Online companies like Facebook and Google track everything we do to improve their services. This passive collection of "data exhaust" includes everything from mouse movements to time spent hovering over options.

For example, Google uses typo data from search terms to refine tools like spell-check and Autocomplete. Similarly, social networks like Facebook update layouts based on which features users engage with most often.

Even online games use such insights. Gaming company Zynga adjusts its gameplay based on where users quit or struggle, ensuring continuous engagement. Harnessing unnoticed digital behaviors allows big data to transform user experience in real time.

Examples

Google developed spell-check and Autocomplete using user error logs.
Facebook observed how interactions between friends drive more overall engagement.
Zynga modifies gaming experiences based on where players quit.

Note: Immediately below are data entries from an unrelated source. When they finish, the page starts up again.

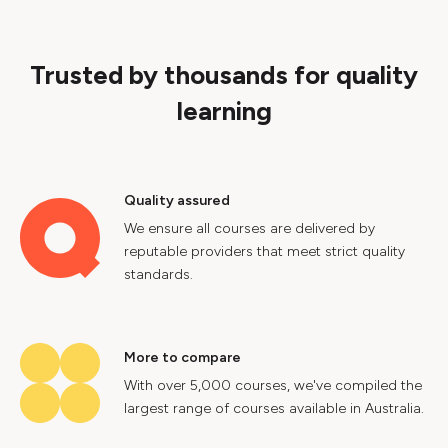
Trusted by thousands for quality
learning
Quality assured
We ensure all courses are delivered by
reputable providers that meet strict quality
standards.
More to compare
With over 5,000 courses, we've compiled the
largest range of courses available in Australia.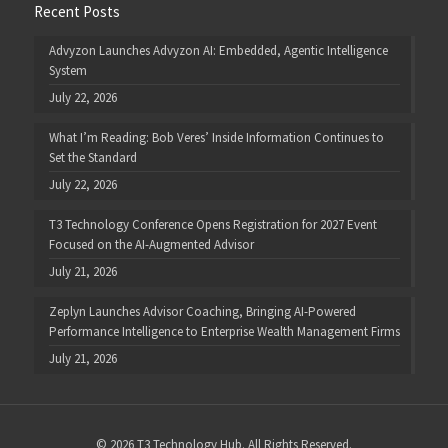
Recent Posts
Advyzon Launches Advyzon AI: Embedded, Agentic Intelligence
System
July 22, 2026
What I’m Reading: Bob Veres’ Inside Information Continues to
Set the Standard
July 22, 2026
T3 Technology Conference Opens Registration for 2027 Event
Focused on the AI-Augmented Advisor
July 21, 2026
Zeplyn Launches Advisor Coaching, Bringing AI-Powered
Performance Intelligence to Enterprise Wealth Management Firms
July 21, 2026
© 2026 T3 Technology Hub. All Rights Reserved.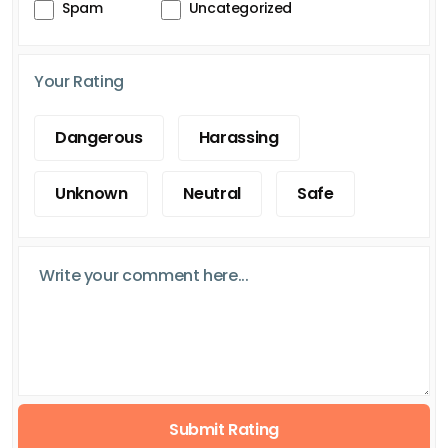
Spam
Uncategorized
Your Rating
Dangerous
Harassing
Unknown
Neutral
Safe
Submit Rating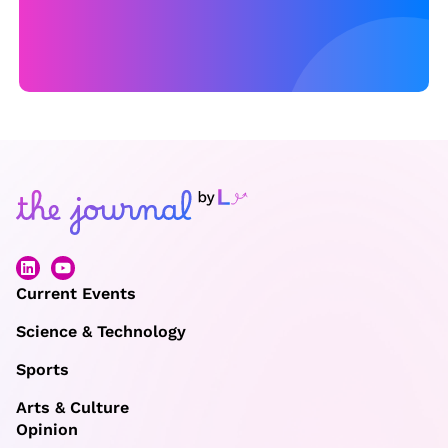
Current Events
Science & Technology
Sports
Arts & Culture
Opinion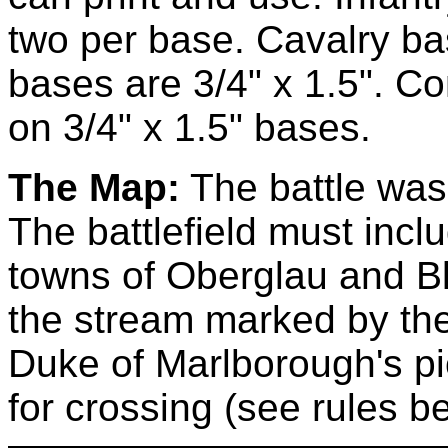
two per base. Cavalry bas
bases are 3/4" x 1.5". 
on 3/4" x 1.5" bases.
The Map:
The battle was 
The battlefield must inclu
towns of Oberglau and Bl
the stream marked by the
Duke of Marlborough's p
for crossing (see rules b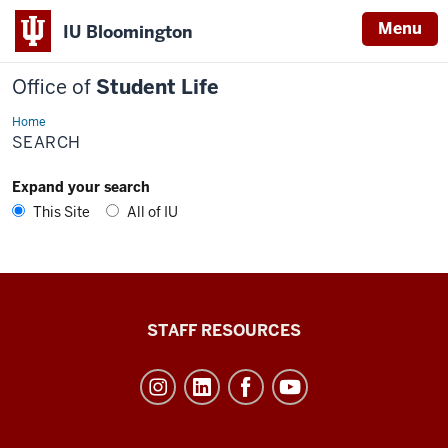
Menu
IU Bloomington
Office of
Student Life
Home
Search
SEARCH
Expand your search
This Site
All of IU
Office
STAFF RESOURCES
of
Student
Life
resources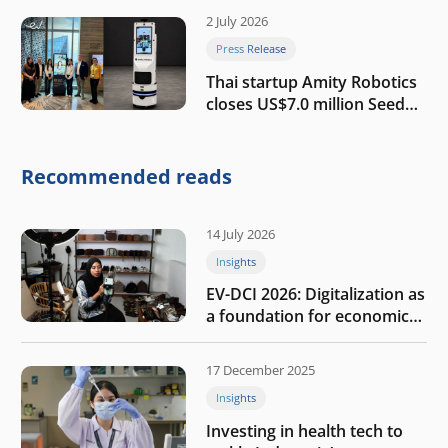
2 July 2026
Press Release
Thai startup Amity Robotics
closes US$7.0 million Seed
round to build a globally
competitive physical AI
company
Recommended reads
14 July 2026
Insights
EV-DCI 2026: Digitalization as
a foundation for economic
growth
17 December 2025
Insights
Investing in health tech to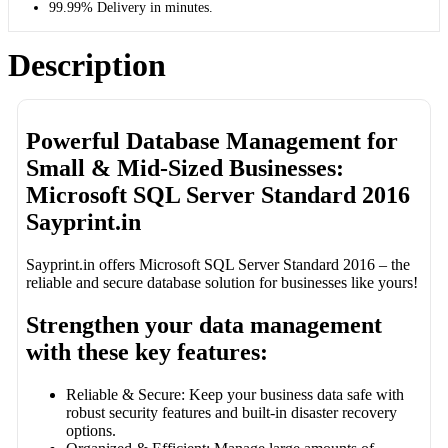
99.99% Delivery in minutes.
Description
Powerful Database Management for
Small & Mid-Sized Businesses:
Microsoft SQL Server Standard 2016
Sayprint.in
Sayprint.in offers Microsoft SQL Server Standard 2016 – the
reliable and secure database solution for businesses like yours!
Strengthen your data management
with these key features:
Reliable & Secure: Keep your business data safe with
robust security features and built-in disaster recovery
options.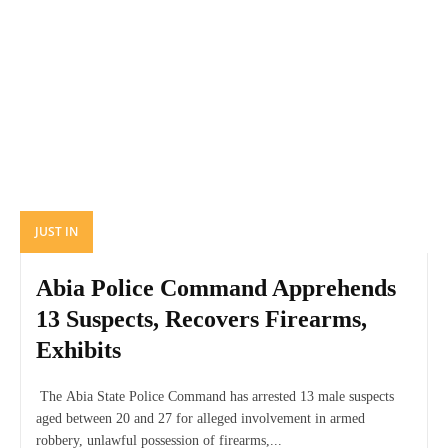
JUST IN
Abia Police Command Apprehends
13 Suspects, Recovers Firearms,
Exhibits
The Abia State Police Command has arrested 13 male suspects
aged between 20 and 27 for alleged involvement in armed
robbery, unlawful possession of firearms,...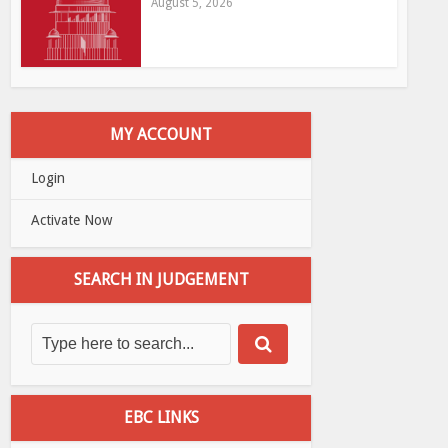
August 5, 2026
MY ACCOUNT
Login
Activate Now
SEARCH IN JUDGEMENT
EBC LINKS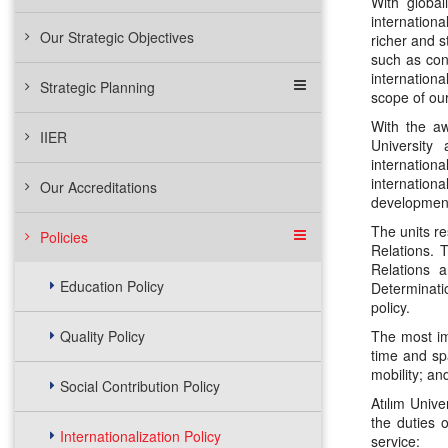
With global
internation
Our Strategic Objectives
richer and s
such as cont
internationa
Strategic Planning
scope of our
With the aw
IIER
University 
internationa
internationa
Our Accreditations
development 
The units re
Policies
Relations. 
Relations a
Education Policy
Determinatio
policy.
Quality Policy
The most imp
time and spa
mobility; an
Social Contribution Policy
Atılım Unive
the duties o
Internationalization Policy
service: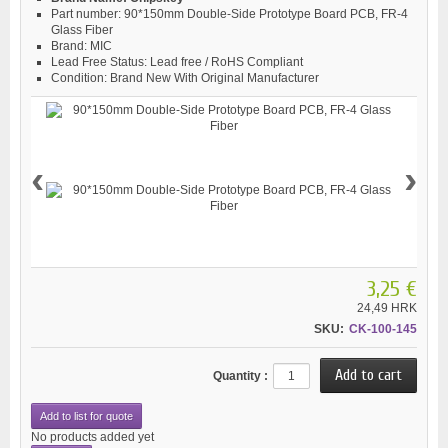
Part number:
90*150mm Double-Side Prototype Board PCB, FR-4
Glass Fiber
Brand:
MIC
Lead Free Status:
Lead free / RoHS Compliant
Condition:
Brand New With Original Manufacturer
‹
›
3,25 €
24,49 HRK
SKU:
CK-100-145
Quantity :
Add to list for quote
No products added yet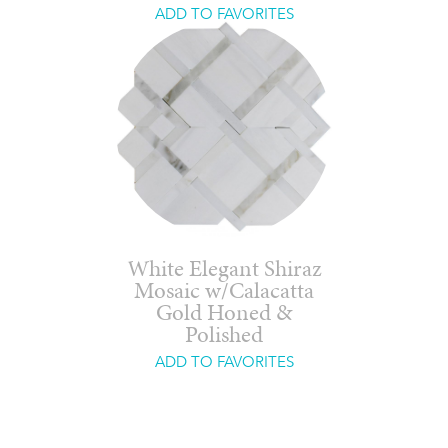
ADD TO FAVORITES
White Elegant Shiraz
Mosaic w/Calacatta
Gold Honed &
Polished
ADD TO FAVORITES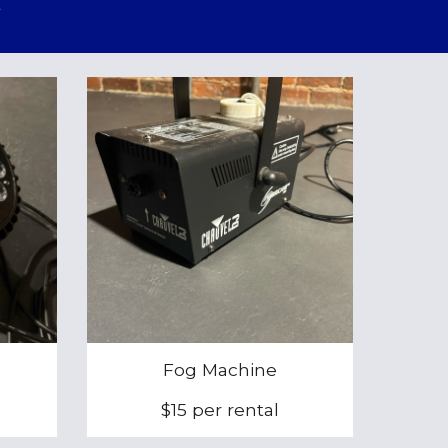
Fog Machine
$15 per rental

9. Balancing Benefits and Ethical Concerns

Big data comes with risks—privacy laws struggle to keep up, and anonymization methods often fail. For instance, AOL’s attempt at anonymizing search data in 2006 backfired when a user, Thelma Arnold, was identified using only her search history.

Moreover, data misuse could lead to discrimination. Predictive policing may help identify crime hotspots but can unfairly target specific groups. If we over-rely on predictions, we risk disregarding human free will and moral agency.

The challenge lies in balancing the insights provided by big data with the ethical responsibility to protect individuals' rights and freedoms.

Examples

A widow’s identity was accidentally revealed from anonymized AOL search records.
Predictive policing unfairly profiles poorer neighborhoods or specific social groups.
Current privacy laws often restrict unforeseen uses of originally gathered data.

Takeaways

Look at everyday data sources and brainstorm new applications for information that’s already being collected.
Find opportunities to combine datasets—even unrelated ones—to uncover connections others might not notice.
Approach conclusions drawn from big data critically, evaluating ethical implications and ensuring that biases don’t skew outcomes.